The HKMA reviewed 36 applications and indicated that the initial period would be limited. Finance Secretary Paul Chan said in his February budget address that only a “small number” would be approved, with the regulator prioritizing risk management, reserve quality, and anti-money laundering controls.
The decision to license the city’s note-issuing banks seems deliberate at first. HSBC and Standard Chartered. Only two of the three commercial banks are authorized to print Hong Kong dollar banknotes.a system that dates back to 1846, when private banks began issuing currency backed by silver reserves in the absence of a colonial central bank.
Today, each note-issuing bank deposits US dollars into the government’s exchange fund at a fixed rate of HK$7.80 per dollar and receives certificates of indebtedness in return, in exchange for which it prints banknotes.
U draw the parallel in a. December 2023 blog post.
Pre-1935 banknotes were a form of “private money” issued by commercial banks in exchange for deposited silver, Yu wrote, and stablecoins serve as their blockchain-based equivalent — tokens with stable value that can be traded through on-chain exchanges.
A strict identification system
The licenses come with one of the world’s strictest KYC frameworks for digital money.
Under the HKMA’s AML GuidelinesLicensed stablecoins can only be transferred to wallets whose owners’ identities have been verified. The travel rule applies to transfers above HK$8,000 (~$1,000).
practically, This means HKD stablecoins It will likely embed compliance checks into its smart contracts, restricting transfers to on-chain whitelisted wallets. This makes them structurally different from freely transferable tokens like USDT or USDC.
An HKD CBDC takes a back seat.
The bank-led stablecoin model also reflects the HKMA’s decision to prioritize its central bank’s digital currency for retail use. As a pilot program of 11 groups completed in October Retail case found weak.

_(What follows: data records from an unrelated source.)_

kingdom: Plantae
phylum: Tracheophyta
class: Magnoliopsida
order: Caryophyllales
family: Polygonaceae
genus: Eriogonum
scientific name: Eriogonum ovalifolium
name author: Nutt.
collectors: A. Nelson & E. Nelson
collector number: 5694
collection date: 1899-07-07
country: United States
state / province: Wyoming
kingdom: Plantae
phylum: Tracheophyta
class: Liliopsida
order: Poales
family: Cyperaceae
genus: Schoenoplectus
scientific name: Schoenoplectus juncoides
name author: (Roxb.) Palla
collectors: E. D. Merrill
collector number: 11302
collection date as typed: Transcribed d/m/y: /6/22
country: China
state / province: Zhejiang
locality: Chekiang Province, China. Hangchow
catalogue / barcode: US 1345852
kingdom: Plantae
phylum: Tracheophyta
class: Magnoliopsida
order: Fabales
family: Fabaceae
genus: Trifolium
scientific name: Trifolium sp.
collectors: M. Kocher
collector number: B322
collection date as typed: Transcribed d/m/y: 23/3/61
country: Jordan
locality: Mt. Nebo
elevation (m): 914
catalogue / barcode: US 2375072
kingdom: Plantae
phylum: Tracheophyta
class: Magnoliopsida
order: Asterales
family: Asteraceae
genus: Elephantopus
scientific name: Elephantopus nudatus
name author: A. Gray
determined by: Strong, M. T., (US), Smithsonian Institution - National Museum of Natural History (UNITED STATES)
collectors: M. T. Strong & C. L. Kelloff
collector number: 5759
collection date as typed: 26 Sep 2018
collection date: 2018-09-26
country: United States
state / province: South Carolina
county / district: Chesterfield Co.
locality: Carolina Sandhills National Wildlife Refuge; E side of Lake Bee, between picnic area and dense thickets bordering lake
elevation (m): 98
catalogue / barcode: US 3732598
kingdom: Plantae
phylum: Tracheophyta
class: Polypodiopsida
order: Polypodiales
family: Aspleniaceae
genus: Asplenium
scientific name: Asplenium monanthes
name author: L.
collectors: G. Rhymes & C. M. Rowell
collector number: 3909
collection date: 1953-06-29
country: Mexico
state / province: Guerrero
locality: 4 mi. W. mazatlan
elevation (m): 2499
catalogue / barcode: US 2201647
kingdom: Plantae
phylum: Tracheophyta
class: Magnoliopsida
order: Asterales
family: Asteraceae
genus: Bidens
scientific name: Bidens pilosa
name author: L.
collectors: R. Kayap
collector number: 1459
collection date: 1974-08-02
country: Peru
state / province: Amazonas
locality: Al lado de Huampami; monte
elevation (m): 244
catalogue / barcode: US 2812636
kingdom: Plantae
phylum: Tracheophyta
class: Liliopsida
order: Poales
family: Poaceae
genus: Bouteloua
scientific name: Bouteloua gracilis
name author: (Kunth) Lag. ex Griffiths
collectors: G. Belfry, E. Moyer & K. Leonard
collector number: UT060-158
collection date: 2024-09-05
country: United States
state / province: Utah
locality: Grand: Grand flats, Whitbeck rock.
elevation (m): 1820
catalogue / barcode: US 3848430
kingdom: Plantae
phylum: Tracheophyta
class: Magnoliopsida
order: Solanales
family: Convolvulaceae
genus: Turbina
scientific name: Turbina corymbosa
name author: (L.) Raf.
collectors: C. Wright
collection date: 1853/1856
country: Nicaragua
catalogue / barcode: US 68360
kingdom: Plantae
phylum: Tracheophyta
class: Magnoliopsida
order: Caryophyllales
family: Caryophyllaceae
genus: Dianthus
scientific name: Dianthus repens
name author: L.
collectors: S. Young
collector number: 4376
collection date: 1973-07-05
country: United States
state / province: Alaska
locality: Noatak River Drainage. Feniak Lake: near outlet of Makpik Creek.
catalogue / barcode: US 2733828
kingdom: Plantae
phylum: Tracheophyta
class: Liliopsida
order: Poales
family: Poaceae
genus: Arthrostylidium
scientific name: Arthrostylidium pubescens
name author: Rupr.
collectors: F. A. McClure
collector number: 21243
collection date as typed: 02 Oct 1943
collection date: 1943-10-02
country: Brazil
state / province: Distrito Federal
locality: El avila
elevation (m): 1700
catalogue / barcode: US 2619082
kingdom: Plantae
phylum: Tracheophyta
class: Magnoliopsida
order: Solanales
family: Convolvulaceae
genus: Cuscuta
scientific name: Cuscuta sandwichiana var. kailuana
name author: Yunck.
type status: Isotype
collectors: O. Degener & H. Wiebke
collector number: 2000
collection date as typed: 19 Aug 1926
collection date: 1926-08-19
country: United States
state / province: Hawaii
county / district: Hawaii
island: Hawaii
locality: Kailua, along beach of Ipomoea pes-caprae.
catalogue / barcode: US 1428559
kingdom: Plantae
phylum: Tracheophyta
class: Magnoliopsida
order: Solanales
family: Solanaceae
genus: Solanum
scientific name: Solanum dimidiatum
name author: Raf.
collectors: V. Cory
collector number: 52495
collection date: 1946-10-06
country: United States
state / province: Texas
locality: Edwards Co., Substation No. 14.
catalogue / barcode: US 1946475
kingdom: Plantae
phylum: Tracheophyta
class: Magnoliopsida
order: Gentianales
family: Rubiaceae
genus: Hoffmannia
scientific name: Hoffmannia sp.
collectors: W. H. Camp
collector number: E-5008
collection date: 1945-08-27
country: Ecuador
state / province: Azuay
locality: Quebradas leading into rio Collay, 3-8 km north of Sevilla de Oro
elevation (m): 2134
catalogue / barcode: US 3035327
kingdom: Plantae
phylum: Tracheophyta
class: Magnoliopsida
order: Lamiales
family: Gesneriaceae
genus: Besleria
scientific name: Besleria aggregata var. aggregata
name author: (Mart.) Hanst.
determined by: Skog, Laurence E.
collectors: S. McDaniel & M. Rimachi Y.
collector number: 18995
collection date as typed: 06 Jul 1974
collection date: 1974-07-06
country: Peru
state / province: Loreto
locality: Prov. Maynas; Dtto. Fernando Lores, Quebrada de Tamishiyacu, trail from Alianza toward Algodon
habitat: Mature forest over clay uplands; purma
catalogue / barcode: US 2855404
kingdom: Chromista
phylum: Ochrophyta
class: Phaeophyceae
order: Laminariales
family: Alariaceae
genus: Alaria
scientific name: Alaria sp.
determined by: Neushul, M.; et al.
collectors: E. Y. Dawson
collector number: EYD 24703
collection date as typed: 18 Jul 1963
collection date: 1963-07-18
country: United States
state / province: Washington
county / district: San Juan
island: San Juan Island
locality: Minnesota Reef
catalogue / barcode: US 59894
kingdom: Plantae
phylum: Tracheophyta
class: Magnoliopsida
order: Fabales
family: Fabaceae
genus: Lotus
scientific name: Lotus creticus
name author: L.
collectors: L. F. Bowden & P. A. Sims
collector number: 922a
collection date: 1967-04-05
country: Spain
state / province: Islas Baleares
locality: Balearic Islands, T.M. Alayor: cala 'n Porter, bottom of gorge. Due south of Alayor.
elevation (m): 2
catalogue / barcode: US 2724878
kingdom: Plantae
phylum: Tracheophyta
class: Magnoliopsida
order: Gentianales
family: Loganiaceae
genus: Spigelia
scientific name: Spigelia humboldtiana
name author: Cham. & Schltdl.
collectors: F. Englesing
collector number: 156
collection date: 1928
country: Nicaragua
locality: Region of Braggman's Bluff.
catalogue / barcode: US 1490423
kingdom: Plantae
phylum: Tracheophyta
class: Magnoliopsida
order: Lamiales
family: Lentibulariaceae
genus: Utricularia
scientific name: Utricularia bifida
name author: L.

CBDCs have historically been a big topic at Hong Kong Fintech Week. Last year it was barely mentioned. Instead, stablecoins were the hot topic.
Bill Winters, CEO of Standard Chartered, said at the time that Hong Kong’s introduction of stablecoins and tokenized deposits could “launch a new era of digital trade settlement”, positioning them as a new medium for cross-border trade.
Whether the market agrees to this remains to be seen.
Stablecoins are a roughly $310 billion asset class, and USD-denominated tokens dominate nearly all of them.
Data from CoinGecko shows that the largest stablecoins by market cap are dollar-denominated, with no euro- or yen-pegged tokens in the top ranks.
Hong Kong is betting that regulated, bank-issued HKD stablecoins, issued by the same institutions, under the same restrictions, could play a role in regional trade settlement on new rails.
The question is whether a non-dollar stablecoin, however tightly regulated, can create the network effects needed to compete.
Update (April 10, 10:15 UTC): Modifies the anchorpoint description from Consortium to Joint Venture.